New York Gov. Andrew Cuomo recently announced a plan to end that policy. He has proposed a bill that would raise the age of adult criminal responsibility to 18 and would prohibit minors from being held in any adult facility. But some critics say the bill is filled with caveats and far less than meets the eye.
Here’s a review of what Cuomo is proposing and where critics say it comes up short.
Why does New York automatically prosecute teens aged 16 or older as adults?
Because that’s been the law for almost 200 years. In 1824, New York created one of the country’s first juvenile detention centers – the House of Refuge – for kids under 16 years old. The issue was briefly revisited in 1961 when New York amended its constitution to reorganize its juvenile courts as family courts that also handle juvenile delinquency cases. But the legislative committee assigned to reorganize the courts couldn’t decide whether to raise the age of criminal responsibility. Instead the committee called for a study, which then called for more studies.
Aren’t teenagers sometimes charged as adults in other states?
Yes. Nine states automatically charge 17-year-olds as adults. And many other states give prosecutors or judges discretion to decide whether a case should be transferred to adult court for more serious charges like homicide.
What is Cuomo proposing to do?
He wants to gradually raise the age of adult criminal responsibility in New York to 18 through a budget bill. The bill would roll out in two phases. The maximum age of juvenile jurisdiction will be raised to 17 on Jan. 1, 2017 and raised again to 18 by Jan. 1, 2018. The bill would also prohibit the confinement of minors under 21 in adult jails and prisons, prevent minors with first-time misdemeanor offenses or probation violations from being held in detention, and create a separate branch of adult courts for teenagers charged with violent felonies.

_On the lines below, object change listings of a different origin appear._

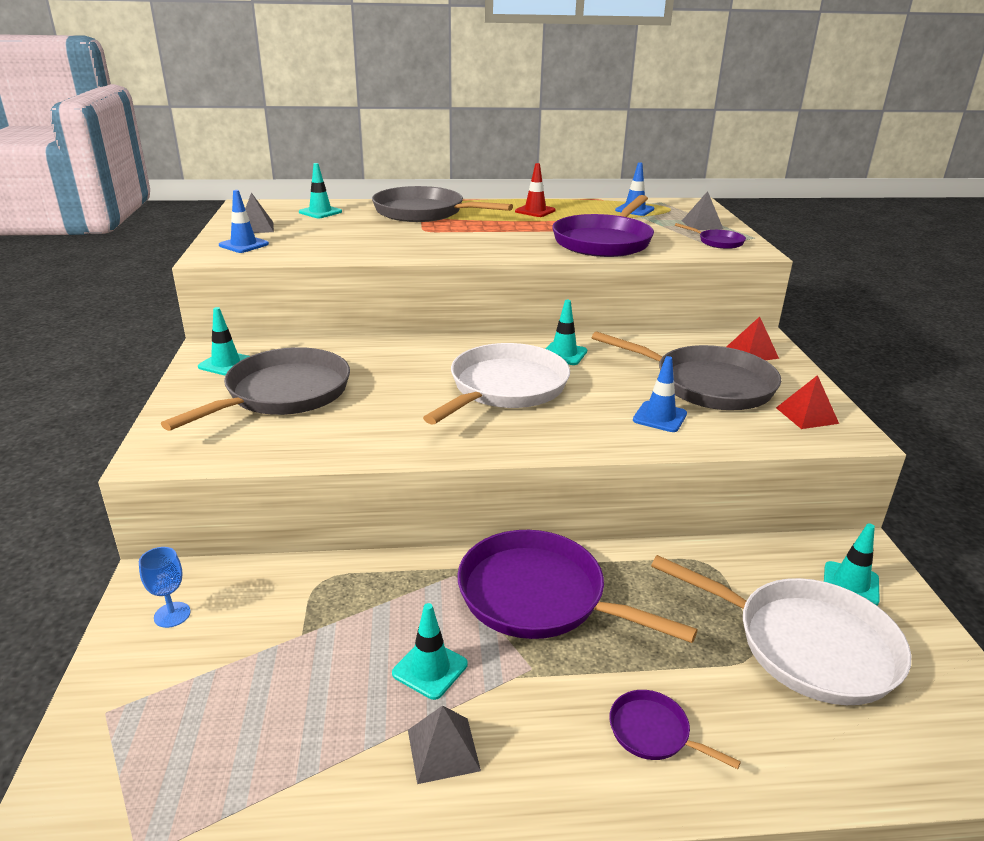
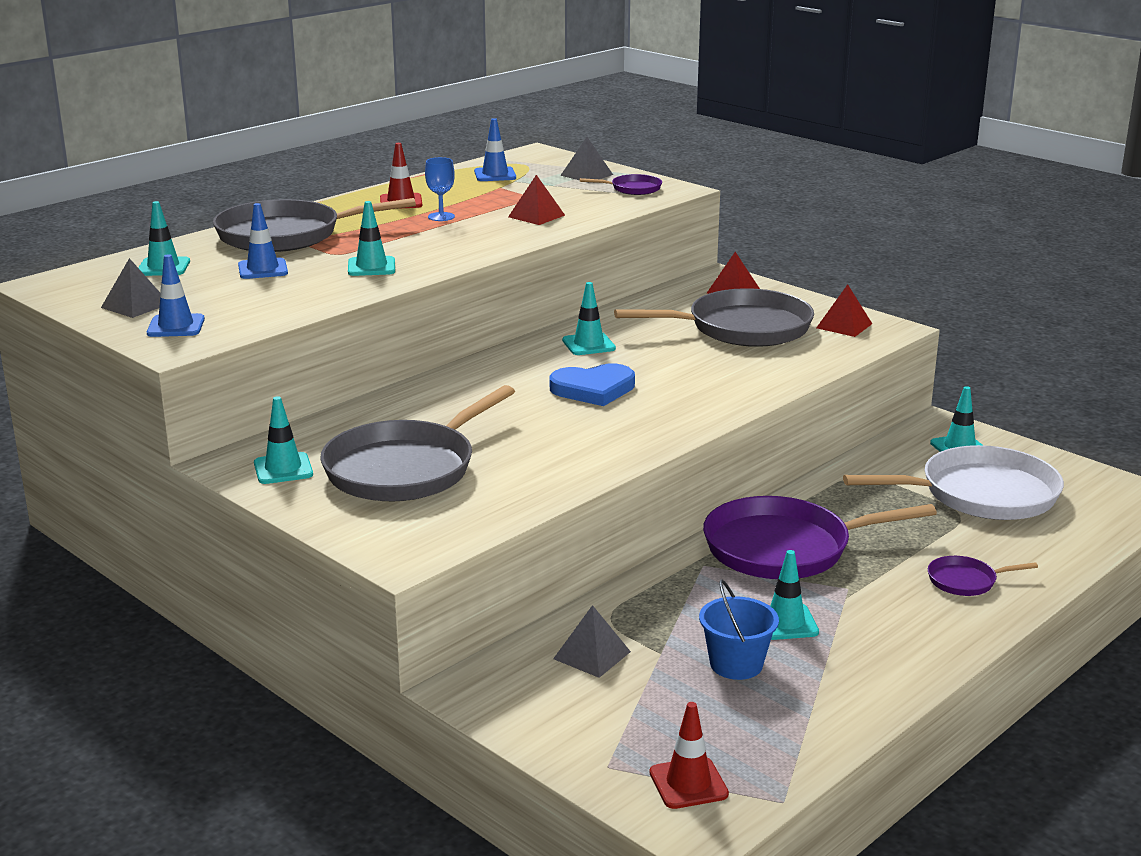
camera: 40 degrees left, 5 degrees down
blue goblet [139,547,191,628] -> blue goblet moved to [425,157,455,221]
grey pan [161,347,350,431] -> grey pan turned 135 degrees counterclockwise [320,385,515,501]
grey pyramid [408,705,481,784] -> grey pyramid moved to [553,605,631,678]
white pan [423,343,570,425] -> blue heart [550,364,635,406]
purple pan [552,195,654,257] -> red pyramid [508,175,565,225]
blue traffic cone [633,356,687,432] -> blue traffic cone moved to [238,203,288,279]
none -> turquoise traffic cone [348,201,395,276]
none -> red traffic cone [650,702,729,809]
none -> blue bucket [699,579,779,680]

The bill is based on a set of recommendations published earlier this year by a governor-appointed commission of experts and advocates.

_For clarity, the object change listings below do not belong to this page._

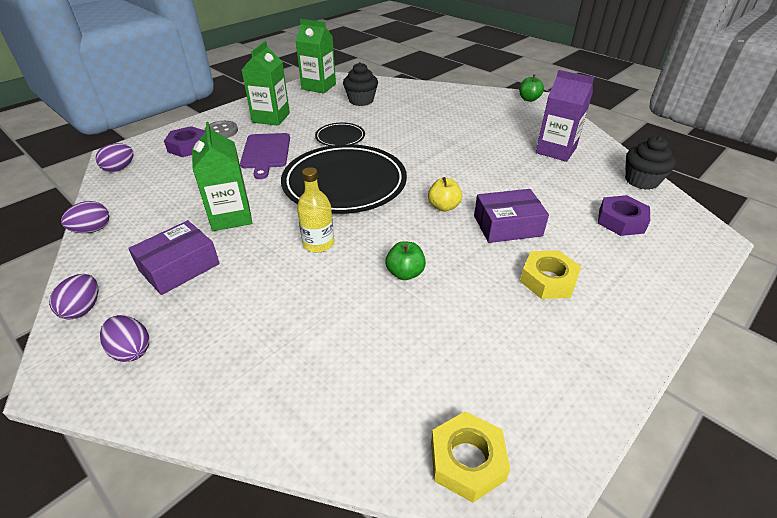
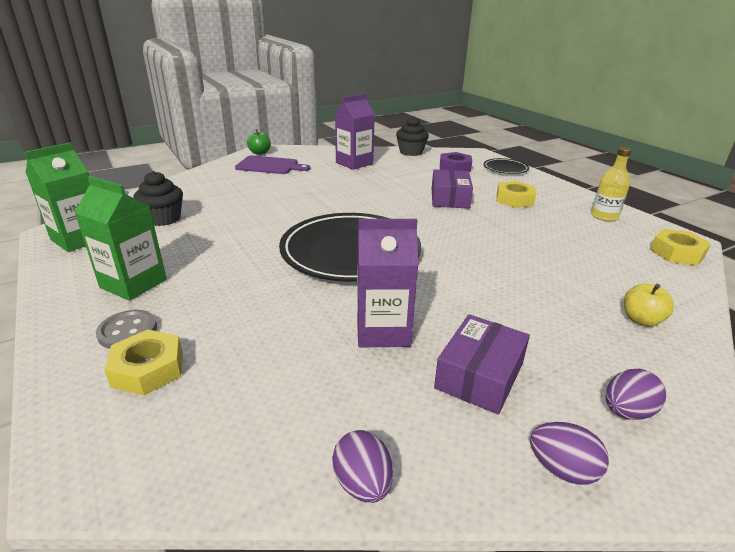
camera: 75 degrees left, 10 degrees down
purple egg [96,143,133,172] -> none
purple box [128,220,220,295] -> purple box turned 60 degrees clockwise [434,314,530,414]
purple nut [164,126,206,157] -> yellow nut [104,329,183,395]
green carton [192,122,252,231] -> purple carton [357,219,418,347]
purple cutting board [240,133,290,179] -> purple cutting board moved to [235,156,310,174]
yellow bottle [297,167,334,253] -> yellow bottle moved to [591,147,631,221]
black plate [315,122,365,146] -> black plate moved to [484,158,529,174]
green apple [386,241,426,280] -> none
yellow apple [428,177,462,211] -> yellow apple moved to [624,284,674,327]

Many advocates support the bill, including the New York City Bar Association. It is “not perfect but it would be unfortunate if we lost this opportunity to really take a step forward for young people,” said Mishi Faruqee, juvenile justice policy strategist with the American Civil Liberties Union. “There is a real urgency to this and I hope New York doesn’t squander this opportunity.”
What are the criticisms of the bill?
The bill has a variety of provisions that actually create stricter sentencing schemes, particularly for kids charged with violent crimes. Currently, most offenders under 19 have their records sealed. Under Cuomo’s bill, a youthful offender’s previous violent crimes would be taken into account if the person is charged with another one. The bill would also extend the amount of time a juvenile offender would have to serve before being eligible for probation. Judges would also be prohibited from moving teenagers to the juvenile system if the teen was a principal perpetrator or used a weapon.

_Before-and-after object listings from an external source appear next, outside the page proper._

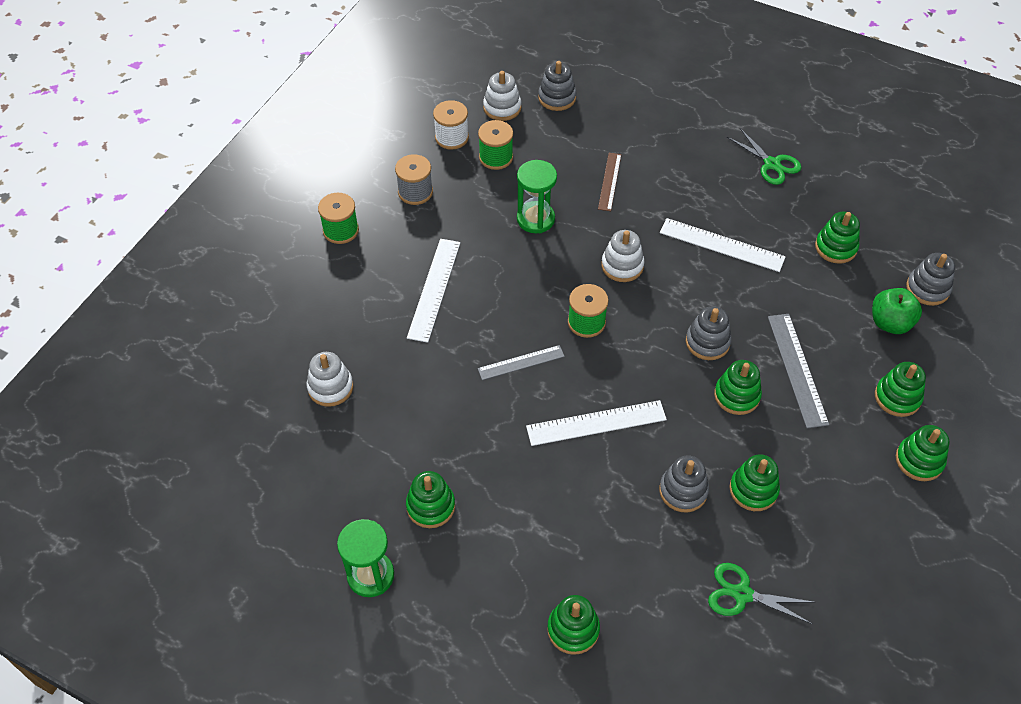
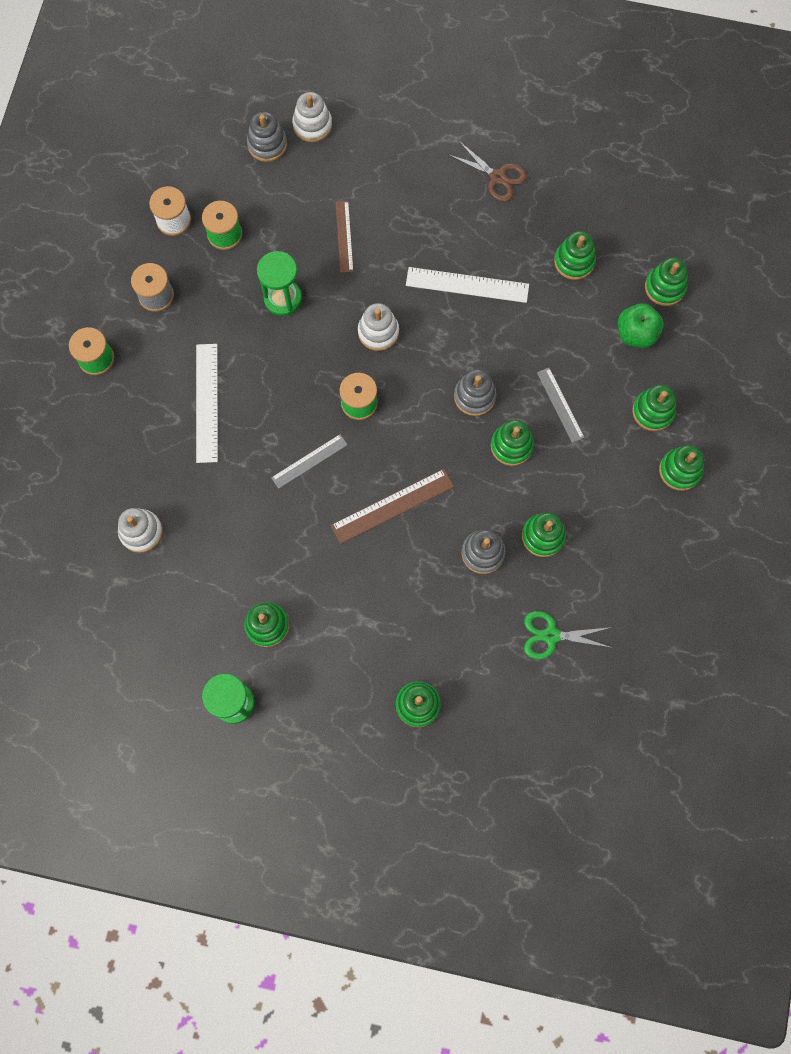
camera: 15 degrees left, 20 degrees up
white stacking toy [483,71,521,121] -> white stacking toy moved to [292,92,332,142]
white ruler [526,400,667,446] -> brown ruler [331,469,454,544]
green scissors [727,128,801,185] -> brown scissors [449,140,527,202]
grey ruler [768,314,829,428] -> grey ruler [537,368,585,443], size x0.65
grey stacking toy [906,253,955,306] -> green stacking toy [645,258,688,306]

Alexandra Cox, an assistant professor of sociology at SUNY New Paltz who has worked in juvenile facilities, wrote that the proposed changes “will actually harm the very individuals it purports to help.”
The New York State Defenders Association, which provides legal support to public defenders, has called for the bill to be withdrawn. The group wrote that the bill is “too long, too complicated and too nuanced to be rushed through in the compressed political process that is represented by budget negotiations.” The commission whose recommendations the bill is based on did not include defense attorneys.
Cuomo’s office, in turn, has defended the bill. “If somebody is unhappy or doesn’t think [the bill] goes far enough, we’ll point to the wide support the legislation has among children's and civil rights advocates and law enforcement,” said Frank Sobrino, spokesman for the governor.
What opposition or criticism does the bill face in Albany?
Plenty, and from both sides of the aisle. At a February legislative budget hearing in Albany, state officials in charge of the juvenile system fielded a slew of questions by mostly Republican lawmakers. Ahead of the hearing, Republican state Sen. Martin Golden criticized the proposal, telling the New York Daily News, “Some of the most heinous crimes are committed by kids who are 16 and 17.” A Democratic assemblyman, meanwhile, has said he plans to push competing legislation that would keep more kids out of the adult system.